Politik pemerintah Australia terhadap Republik Indonesia baru berubah tahun 1947, setelah terlihat nyata, bahwa Belanda tidak mampu mempertahankan Indonesia sebagai jajahan. Australia memperhitungkan, bahwa apabila mereka meneruskan dukungan terhadap Belanda, dan kemudian ternyata Indonesia dapat menjadi negara besar yang merdeka dan berdaulat, Australia akan mendapat kesulitan menjalin hubungan bertetangga yang baik. Berdasarkan pertimbangan inilah maka terjadi perubahan sikap Australia.
Tidak dapat dipungkiri, bahwa apabila Australia sejak semula tidak mendukung Belanda, Belanda tidak mungkin dapat menguasai seluruh wilayah Indonesia Timur, dan tidak akan terjadi pembantaian ratusan rakyat Indonesia, seperti yang dilakukan oleh Westerling bersama anak buahnya di Sulawesi Selatan antara 11 Desember 1946 – Februari 1947, dan di tepat-tempat lain di Indonesia.
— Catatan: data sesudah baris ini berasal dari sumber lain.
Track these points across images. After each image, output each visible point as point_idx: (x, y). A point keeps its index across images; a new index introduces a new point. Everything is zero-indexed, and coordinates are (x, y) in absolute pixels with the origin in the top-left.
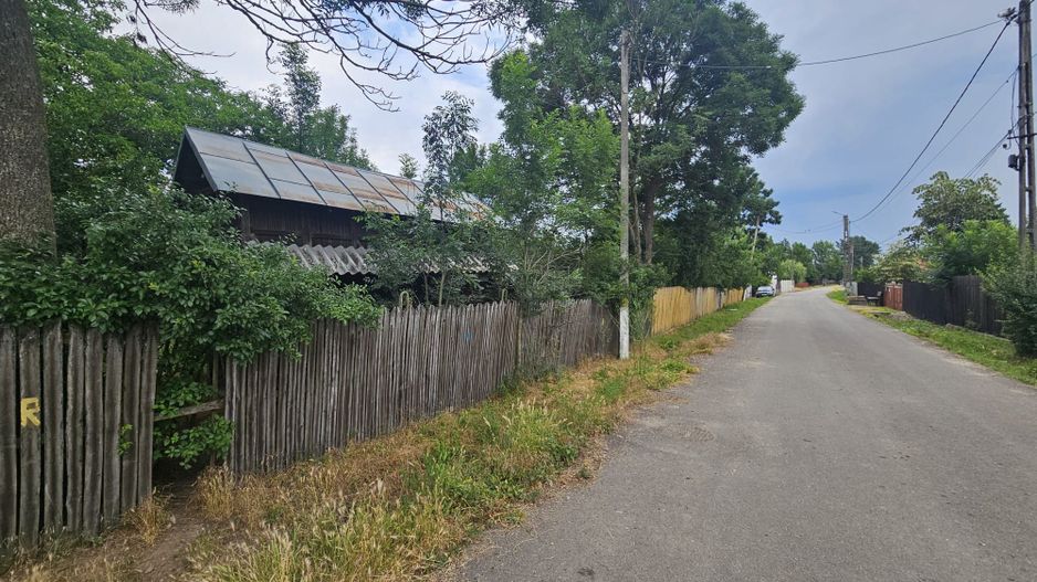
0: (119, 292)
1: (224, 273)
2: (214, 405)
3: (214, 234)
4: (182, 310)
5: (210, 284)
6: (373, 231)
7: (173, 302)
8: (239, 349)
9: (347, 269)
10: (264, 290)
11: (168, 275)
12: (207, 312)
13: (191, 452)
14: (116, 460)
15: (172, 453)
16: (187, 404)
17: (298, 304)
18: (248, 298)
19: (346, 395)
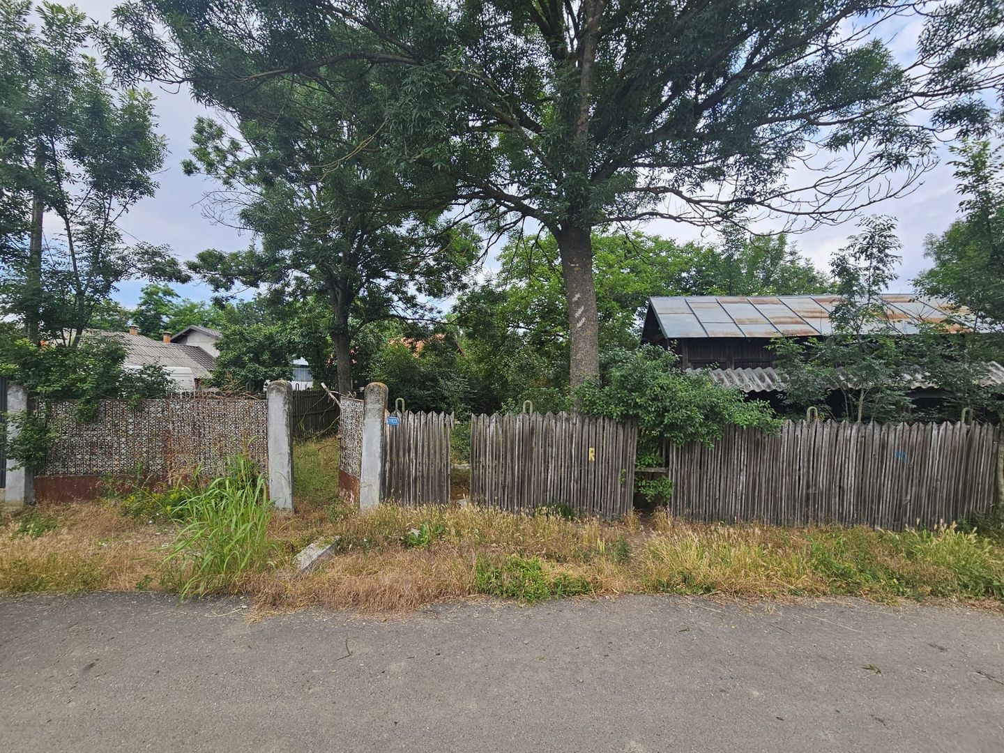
0: (624, 402)
1: (669, 393)
2: (663, 470)
3: (665, 371)
4: (649, 412)
5: (662, 399)
6: (782, 357)
7: (645, 408)
8: (676, 437)
9: (763, 387)
10: (691, 403)
11: (644, 395)
12: (661, 414)
13: (651, 492)
14: (619, 486)
15: (642, 491)
16: (649, 465)
17: (712, 413)
18: (681, 407)
19: (753, 485)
Tidak akan terjadi peristiwa pembantaian di desa Rawagede, Kranggan, Gerbong Maut Bondowoso, Jembatan Ratapan Ibu di Payakumbuh, Sumatera Barat, dll.
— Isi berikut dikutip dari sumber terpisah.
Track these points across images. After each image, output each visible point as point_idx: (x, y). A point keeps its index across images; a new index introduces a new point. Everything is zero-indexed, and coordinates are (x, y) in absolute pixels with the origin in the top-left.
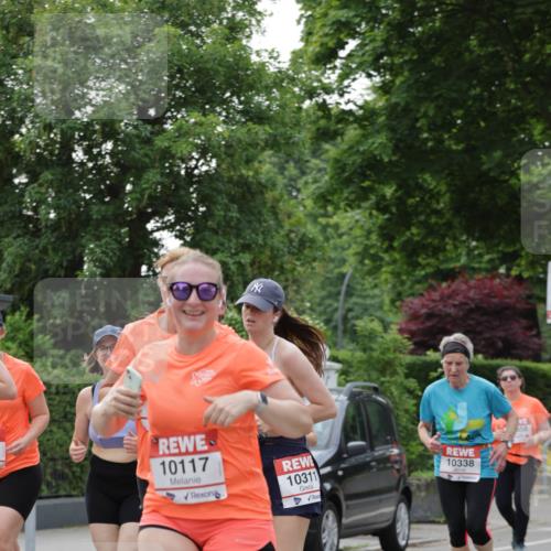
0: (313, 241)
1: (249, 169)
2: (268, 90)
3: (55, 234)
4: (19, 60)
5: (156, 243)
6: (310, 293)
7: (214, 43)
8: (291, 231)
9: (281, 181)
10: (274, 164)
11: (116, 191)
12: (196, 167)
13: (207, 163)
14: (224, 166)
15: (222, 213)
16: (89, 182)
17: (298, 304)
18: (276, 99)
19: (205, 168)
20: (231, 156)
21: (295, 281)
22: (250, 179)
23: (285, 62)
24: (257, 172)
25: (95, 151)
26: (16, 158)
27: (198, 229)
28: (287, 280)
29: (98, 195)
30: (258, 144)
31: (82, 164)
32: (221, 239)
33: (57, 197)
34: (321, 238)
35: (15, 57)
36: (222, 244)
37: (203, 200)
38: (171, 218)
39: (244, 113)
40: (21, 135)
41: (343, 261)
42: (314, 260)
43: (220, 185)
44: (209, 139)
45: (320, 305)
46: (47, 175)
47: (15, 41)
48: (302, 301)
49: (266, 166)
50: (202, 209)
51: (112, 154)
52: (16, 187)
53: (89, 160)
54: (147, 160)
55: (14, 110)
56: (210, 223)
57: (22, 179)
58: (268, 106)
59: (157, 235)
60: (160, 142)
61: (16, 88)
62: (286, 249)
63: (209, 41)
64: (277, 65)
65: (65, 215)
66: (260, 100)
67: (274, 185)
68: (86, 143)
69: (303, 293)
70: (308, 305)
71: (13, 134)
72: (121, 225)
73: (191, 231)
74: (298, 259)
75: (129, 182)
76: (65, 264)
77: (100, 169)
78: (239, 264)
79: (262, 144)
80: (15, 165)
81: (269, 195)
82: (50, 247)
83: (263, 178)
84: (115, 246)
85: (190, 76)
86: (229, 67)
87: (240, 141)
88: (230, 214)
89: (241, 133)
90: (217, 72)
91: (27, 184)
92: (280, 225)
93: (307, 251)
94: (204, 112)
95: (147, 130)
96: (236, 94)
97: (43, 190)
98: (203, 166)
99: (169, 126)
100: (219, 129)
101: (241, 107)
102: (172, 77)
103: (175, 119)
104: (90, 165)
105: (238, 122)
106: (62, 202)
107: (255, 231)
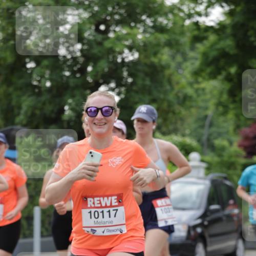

Apabila berpegang pada hukum kausalitas, yaitu hukum sebab-dan-akibat (bahasa Jerman: Ursache und Wirkung), maka yang harus ikut bertanggungjawab atas terjadinya pembantaian terhadap ratusan ribu rakyat Indonesia antara tahun 1945 – 1950, setelah bangsa Indonesia menyatakan kemerdekaannya pada 17 Agustus 1945, adalah Inggris dan Australia!
Kesimpulan dalam sejarahnya :
Belanda tidak mau mengakui proklamasi kemerdekaan Indonesia 17 Agustus 1945, bahkan sampai detik ini, 6 September 2014. Setelah Jepang menyerah kepada tentara Sekutu (Allied Forces), Belanda “merasa” masih memiliki hak atas wilayah yang pada 9 Maret 1942 telah diserahkan kepada predator baru: Jepang.
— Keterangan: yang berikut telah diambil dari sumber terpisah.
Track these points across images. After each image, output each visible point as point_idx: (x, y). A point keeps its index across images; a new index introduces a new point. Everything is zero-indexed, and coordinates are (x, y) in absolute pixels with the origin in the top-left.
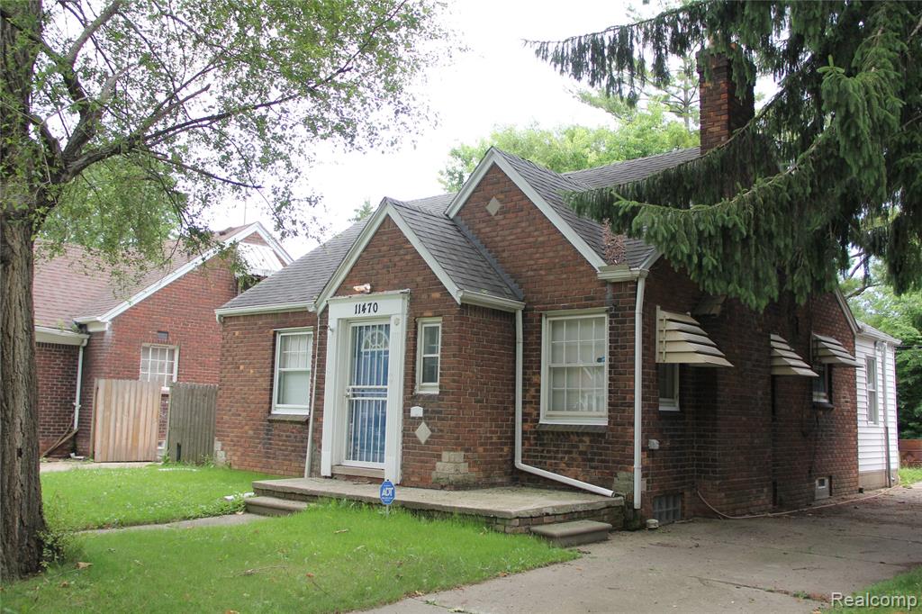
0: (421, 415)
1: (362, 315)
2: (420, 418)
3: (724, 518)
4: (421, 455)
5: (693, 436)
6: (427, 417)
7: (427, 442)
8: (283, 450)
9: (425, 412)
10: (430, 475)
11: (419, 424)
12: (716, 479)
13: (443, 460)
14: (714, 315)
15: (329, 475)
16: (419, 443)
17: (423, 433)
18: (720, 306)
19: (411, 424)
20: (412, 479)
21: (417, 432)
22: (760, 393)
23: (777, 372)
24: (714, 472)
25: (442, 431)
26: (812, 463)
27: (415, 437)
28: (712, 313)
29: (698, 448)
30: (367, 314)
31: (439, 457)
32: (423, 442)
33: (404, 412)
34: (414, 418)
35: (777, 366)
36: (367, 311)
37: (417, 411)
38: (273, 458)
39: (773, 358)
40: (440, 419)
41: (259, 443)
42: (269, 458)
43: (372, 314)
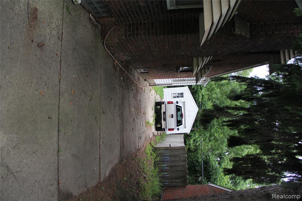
3: (103, 43)
5: (152, 19)
12: (126, 37)
14: (234, 30)
18: (240, 33)
22: (183, 53)
23: (195, 59)
24: (130, 35)
26: (152, 68)
28: (236, 28)
29: (144, 23)
35: (198, 59)
39: (203, 57)
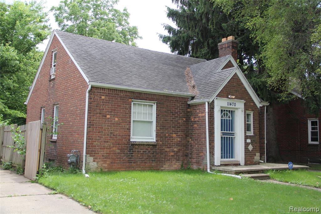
0: (250, 142)
1: (230, 106)
2: (250, 143)
4: (250, 155)
6: (252, 143)
7: (252, 150)
8: (141, 158)
9: (251, 141)
10: (253, 161)
11: (249, 145)
13: (256, 155)
15: (220, 165)
16: (249, 151)
17: (250, 147)
19: (247, 145)
20: (248, 163)
21: (249, 147)
25: (256, 147)
27: (248, 149)
30: (232, 106)
31: (255, 155)
32: (251, 150)
33: (245, 141)
34: (248, 143)
36: (232, 105)
37: (249, 141)
38: (134, 163)
40: (255, 143)
41: (124, 156)
42: (131, 163)
43: (234, 106)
Klaim Belanda bahwa wilayah Nusantara adalah “provinsi seberang laut”, tidak memiliki landasan hukum internasional, atau landasan hukum apapun. Sampai tahun 1942, Negara-negara di seluruh dunia saling menyerang dan saling merebut wilayah, termasuk di Eropa. Beberapa Negara di Eropa sempat “hilang”, seperti Austria, Cekoslovakia, dll. Dapat dikatakan, sampai tahun 1942, yaitu ketika Jepang melancarkan agresi militernya untuk menduduki Negara-negara di Asia Timur dan Asia Tenggara, dianggap wajar, sehingga batas Negara selalu berubah-ubah. Juga dapat dikatakan, sampai tahun 1942, berlaku “hukum rimba”, yaitu siapa yang kuat, dia memangsa yang lemah.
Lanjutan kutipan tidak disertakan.